[Task statement]
Each line in the listing below needs to be transcribed exactly.

[Dataset records]
______________________________
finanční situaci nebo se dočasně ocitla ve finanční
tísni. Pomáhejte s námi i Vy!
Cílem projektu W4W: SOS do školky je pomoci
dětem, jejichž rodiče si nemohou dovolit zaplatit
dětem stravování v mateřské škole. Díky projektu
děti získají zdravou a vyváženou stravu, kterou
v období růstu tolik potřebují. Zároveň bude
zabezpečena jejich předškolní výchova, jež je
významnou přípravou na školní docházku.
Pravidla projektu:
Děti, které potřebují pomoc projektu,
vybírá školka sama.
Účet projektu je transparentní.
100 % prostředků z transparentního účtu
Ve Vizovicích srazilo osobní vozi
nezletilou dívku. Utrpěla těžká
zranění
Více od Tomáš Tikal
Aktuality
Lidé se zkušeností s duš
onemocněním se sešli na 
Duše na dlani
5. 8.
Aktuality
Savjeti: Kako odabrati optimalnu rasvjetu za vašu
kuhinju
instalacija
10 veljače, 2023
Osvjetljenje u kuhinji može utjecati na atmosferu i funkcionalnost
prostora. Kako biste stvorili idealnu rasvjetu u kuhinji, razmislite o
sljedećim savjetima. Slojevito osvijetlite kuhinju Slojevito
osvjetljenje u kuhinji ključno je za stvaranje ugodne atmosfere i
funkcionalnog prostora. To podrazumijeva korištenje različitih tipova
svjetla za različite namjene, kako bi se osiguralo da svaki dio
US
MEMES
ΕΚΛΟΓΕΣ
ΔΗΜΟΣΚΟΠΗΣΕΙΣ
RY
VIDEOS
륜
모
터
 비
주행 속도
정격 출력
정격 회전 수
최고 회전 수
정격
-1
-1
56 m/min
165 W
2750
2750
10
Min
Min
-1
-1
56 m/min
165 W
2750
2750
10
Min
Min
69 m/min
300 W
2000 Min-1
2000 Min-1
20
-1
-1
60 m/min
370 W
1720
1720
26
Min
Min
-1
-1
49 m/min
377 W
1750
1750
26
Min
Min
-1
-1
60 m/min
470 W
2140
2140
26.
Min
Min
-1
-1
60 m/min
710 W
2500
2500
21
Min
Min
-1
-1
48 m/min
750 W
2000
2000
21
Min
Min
______________________________
[Response to the exercise]
finanční situaci nebo se dočasně ocitla ve finanční
tísni. Pomáhejte s námi i Vy!
Cílem projektu W4W: SOS do školky je pomoci
dětem, jejichž rodiče si nemohou dovolit zaplatit
dětem stravování v mateřské škole. Díky projektu
děti získají zdravou a vyváženou stravu, kterou
v období růstu tolik potřebují. Zároveň bude
zabezpečena jejich předškolní výchova, jež je
významnou přípravou na školní docházku.
Pravidla projektu:
Děti, které potřebují pomoc projektu,
vybírá školka sama.
Účet projektu je transparentní.
100 % prostředků z transparentního účtu
Ve Vizovicích srazilo osobní vozi
nezletilou dívku. Utrpěla těžká
zranění
Více od Tomáš Tikal
Aktuality
Lidé se zkušeností s duš
onemocněním se sešli na 
Duše na dlani
5. 8.
Aktuality
Savjeti: Kako odabrati optimalnu rasvjetu za vašu
kuhinju
instalacija
10 veljače, 2023
Osvjetljenje u kuhinji može utjecati na atmosferu i funkcionalnost
prostora. Kako biste stvorili idealnu rasvjetu u kuhinji, razmislite o
sljedećim savjetima. Slojevito osvijetlite kuhinju Slojevito
osvjetljenje u kuhinji ključno je za stvaranje ugodne atmosfere i
funkcionalnog prostora. To podrazumijeva korištenje različitih tipova
svjetla za različite namjene, kako bi se osiguralo da svaki dio
US
MEMES
ΕΚΛΟΓΕΣ
ΔΗΜΟΣΚΟΠΗΣΕΙΣ
RY
VIDEOS
륜
모
터
 비
주행 속도
정격 출력
정격 회전 수
최고 회전 수
정격
-1
-1
56 m/min
165 W
2750
2750
10
Min
Min
-1
-1
56 m/min
165 W
2750
2750
10
Min
Min
69 m/min
300 W
2000 Min-1
2000 Min-1
20
-1
-1
60 m/min
370 W
1720
1720
26
Min
Min
-1
-1
49 m/min
377 W
1750
1750
26
Min
Min
-1
-1
60 m/min
470 W
2140
2140
26.
Min
Min
-1
-1
60 m/min
710 W
2500
2500
21
Min
Min
-1
-1
48 m/min
750 W
2000
2000
21
Min
Min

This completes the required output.